SELECTED TEXT
Segment Open
Got a fairly busy competitive yr ahead of me!

Feb- BPC Southern Qualifiers

May (as it stands, the date may change as its not set in stone)- BPC British Championships

Nov- WPC World Championships

and if finances allow I may also do the WPC Europeans in June as my coach is thinking of getting a team together for it


----------



## martin brown (Dec 31, 2008)

Merat said:


> Got a fairly busy competitive yr ahead of me!
> 
> Feb- BPC Southern Qualifiers
> 
> ...


Sounds good! My year will look pretty similar I think but not sure if I will do British and Europeans maybe just one.


----------



## photo-flex (Jan 2, 2011)

rs007 said:


> What claas, I was thinking about doing that show
> 
> I will crush you like the grape


Your avatar is at batley, which one was it?


----------



## photo-flex (Jan 2, 2011)

Loads going on then, shame alot is in the south, but you never know


----------



## big_jim_87 (Jul 9, 2009)

ws0158 said:


> any pics?


i have vids of comp in my journal and you cant even see it

this is me a few wks out

both have had small tears but the right one is the big one and it didnt really even show that much on stage










i have since made it worse but this was a 15% plus tear (i think more as still cant bench and this was originally ripped in August i think)
Segment Closed
AVAILABLE DATA
Segment Open
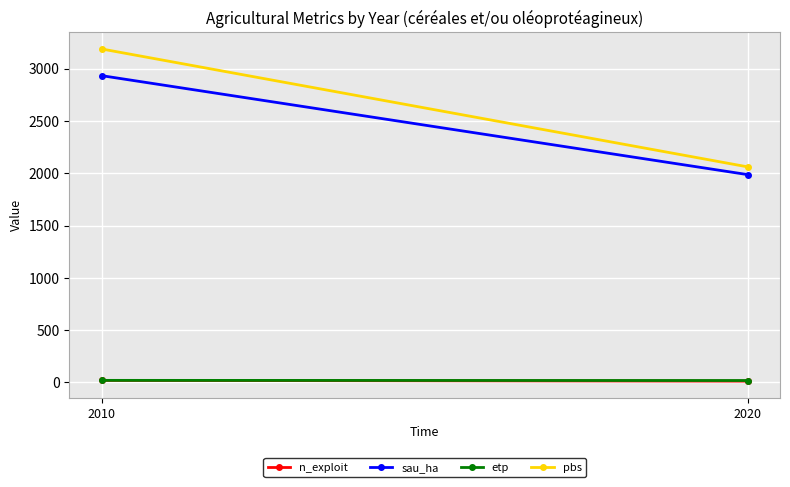

What is the total value across all series at 2010?

6166.7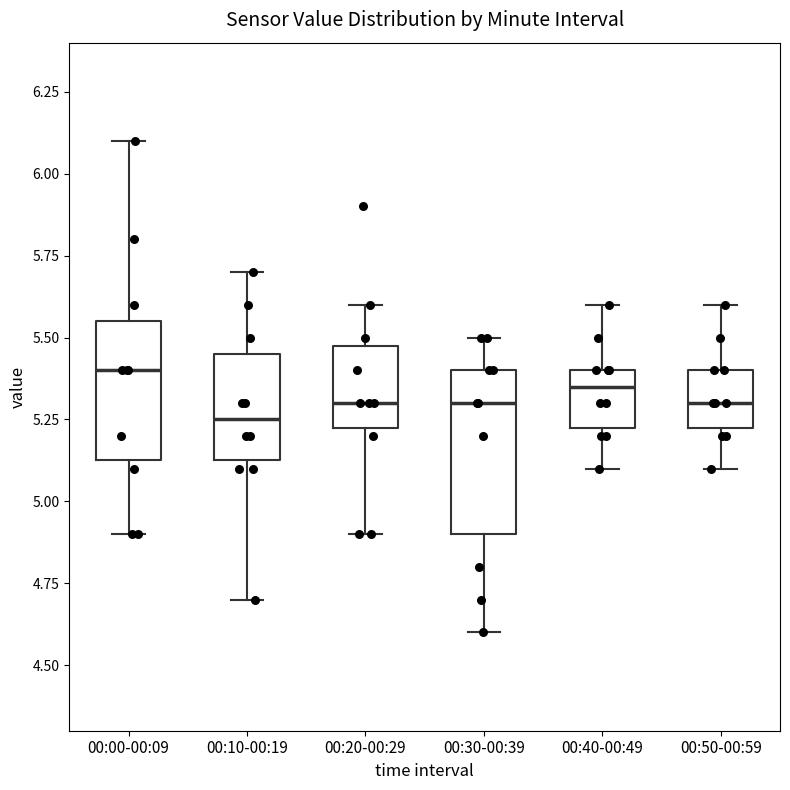

Which box's median line is the highest?

00:00-00:09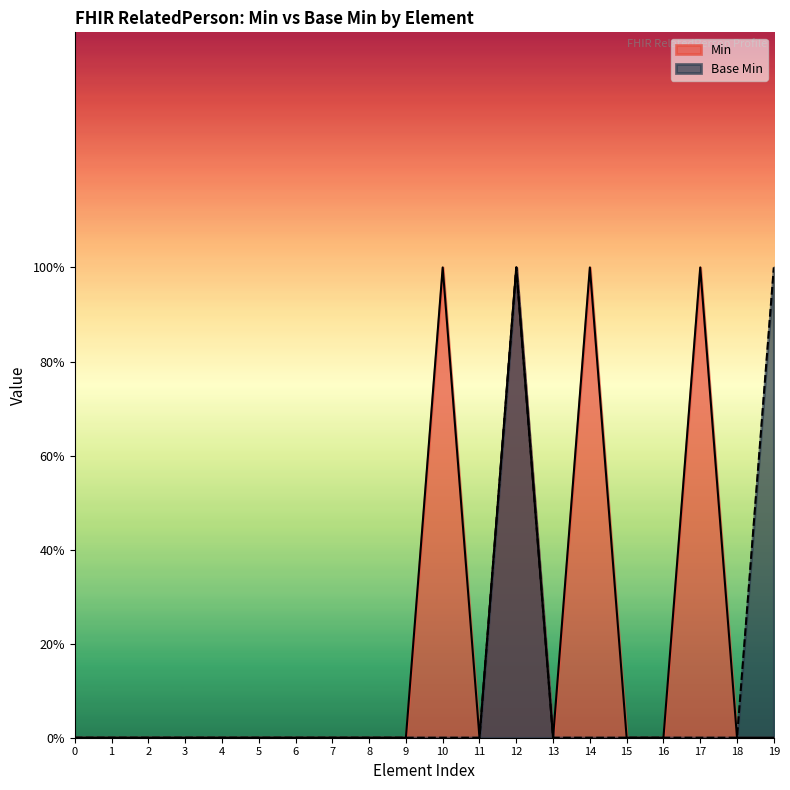

True or false: Min and Base Min cross at least once.

False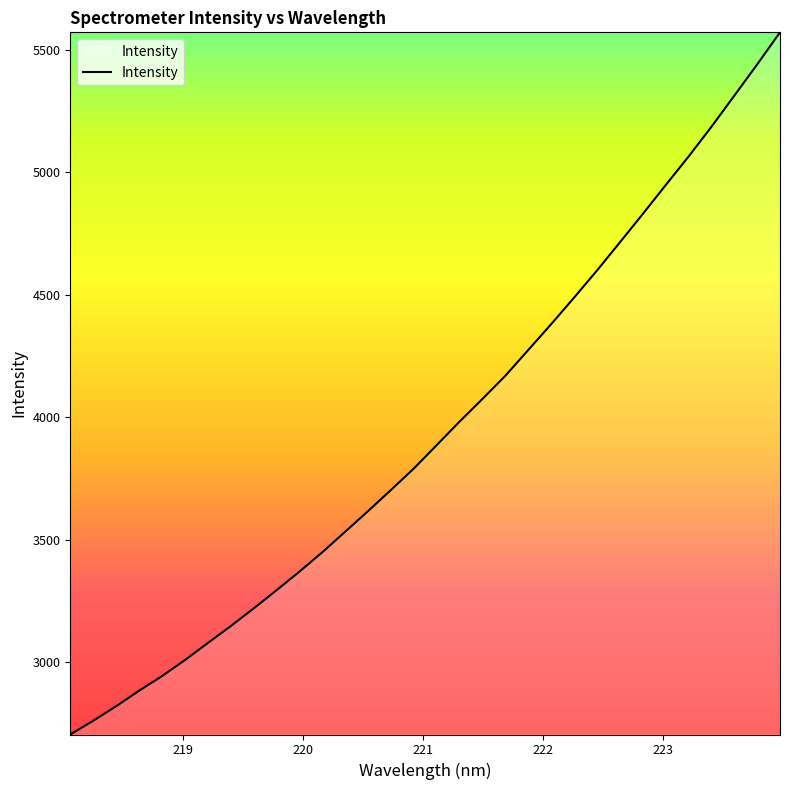

What is the difference between the maximum and minimum values?

2868.6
Segment Closed
WHAT YOU WILL DO
Rewrite the forum thread between "this is me a" and "August i think)", inclusive, with "August" changed to "September".

TASK OUTPUT
this is me a few wks out

both have had small tears but the right one is the big one and it didnt really even show that much on stage










i have since made it worse but this was a 15% plus tear (i think more as still cant bench and this was originally ripped in September i think)